[Top] [All Lists]

Re: draft-newman-i18n-collation-09.txt just posted

2006-05-16 11:33:37

Arnt Gulbrandsen writes:
Mark Davis writes:
At a quick glance, it appears that a number of comments have been incorporated.

It is possible that some of my changes don't satisfy you. I had conflicting requests for many things. Feel free to repeat, rephrase or add arguments.

In -10 (which I'll send off once I finish work this evening) I've made another few changes.

      > 2.4 Sort Keys

The use of the term "collation canonicalization" to refer to sort keys is very misleading. ...

Changed; the text now speaks of sort keys. I'm afraid there still are instances of the old term around, I found one today.

In -10, all should be dead.

The term 'error' is also problematic, since what is really at issue is a question of domain. For all those strings in the domain, either 'equal' or 'not_equal' should be returned from the equality function. For any string not in the domain, 'undefined' should be returned.

Not changed. Back in February, I agreed that "error" was not ideal, but did not see "undefined" as better, and could not find a really apt term. The collations were a little too well-defined in the "undefined" cases then.

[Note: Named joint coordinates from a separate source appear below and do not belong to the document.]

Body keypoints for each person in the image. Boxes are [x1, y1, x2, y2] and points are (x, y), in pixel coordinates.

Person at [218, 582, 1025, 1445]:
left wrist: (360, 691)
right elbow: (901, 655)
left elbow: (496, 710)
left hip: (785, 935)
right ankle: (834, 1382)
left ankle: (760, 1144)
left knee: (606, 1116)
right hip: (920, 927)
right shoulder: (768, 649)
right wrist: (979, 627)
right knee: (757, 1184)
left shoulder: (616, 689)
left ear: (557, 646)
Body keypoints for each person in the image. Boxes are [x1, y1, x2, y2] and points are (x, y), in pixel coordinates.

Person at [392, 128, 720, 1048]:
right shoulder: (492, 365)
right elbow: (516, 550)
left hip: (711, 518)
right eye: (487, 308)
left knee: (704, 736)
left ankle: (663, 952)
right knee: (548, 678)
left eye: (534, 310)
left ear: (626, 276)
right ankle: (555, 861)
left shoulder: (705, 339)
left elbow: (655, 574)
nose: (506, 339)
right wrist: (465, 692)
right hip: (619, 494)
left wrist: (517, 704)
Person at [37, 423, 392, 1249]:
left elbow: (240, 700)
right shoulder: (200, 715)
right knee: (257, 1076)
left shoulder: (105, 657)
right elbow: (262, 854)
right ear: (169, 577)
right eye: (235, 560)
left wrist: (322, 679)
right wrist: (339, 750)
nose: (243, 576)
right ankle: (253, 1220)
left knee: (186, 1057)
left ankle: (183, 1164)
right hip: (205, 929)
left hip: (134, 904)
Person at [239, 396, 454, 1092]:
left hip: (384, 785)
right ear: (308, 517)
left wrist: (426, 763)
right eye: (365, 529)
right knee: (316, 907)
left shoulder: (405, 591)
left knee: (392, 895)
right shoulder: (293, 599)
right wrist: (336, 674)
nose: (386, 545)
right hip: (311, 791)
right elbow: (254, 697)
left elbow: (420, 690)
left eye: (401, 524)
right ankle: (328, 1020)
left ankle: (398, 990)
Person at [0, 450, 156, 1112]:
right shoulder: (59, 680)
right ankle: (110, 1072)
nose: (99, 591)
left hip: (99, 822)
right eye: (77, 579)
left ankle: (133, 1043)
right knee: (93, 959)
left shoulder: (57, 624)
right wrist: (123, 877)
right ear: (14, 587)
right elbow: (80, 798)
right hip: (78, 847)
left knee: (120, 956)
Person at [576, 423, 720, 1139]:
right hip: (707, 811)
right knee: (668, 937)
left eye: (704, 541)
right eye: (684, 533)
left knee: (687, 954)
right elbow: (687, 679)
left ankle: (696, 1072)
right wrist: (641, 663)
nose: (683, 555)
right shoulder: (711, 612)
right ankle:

However, in -10, I think they really will be undefined outside their domain, so I'll change to using "undefined" instead of "error". (I'm removing the bits that fall back to i;octet.)

Changed. The fallback to i;octet is now in the server, if the protocol requires it.

This means that if a server can escape implementing i;octet, it can keep all its strings in UCS-2 or UCS-4 internally, even as it implements collations which are defined in terms of octets.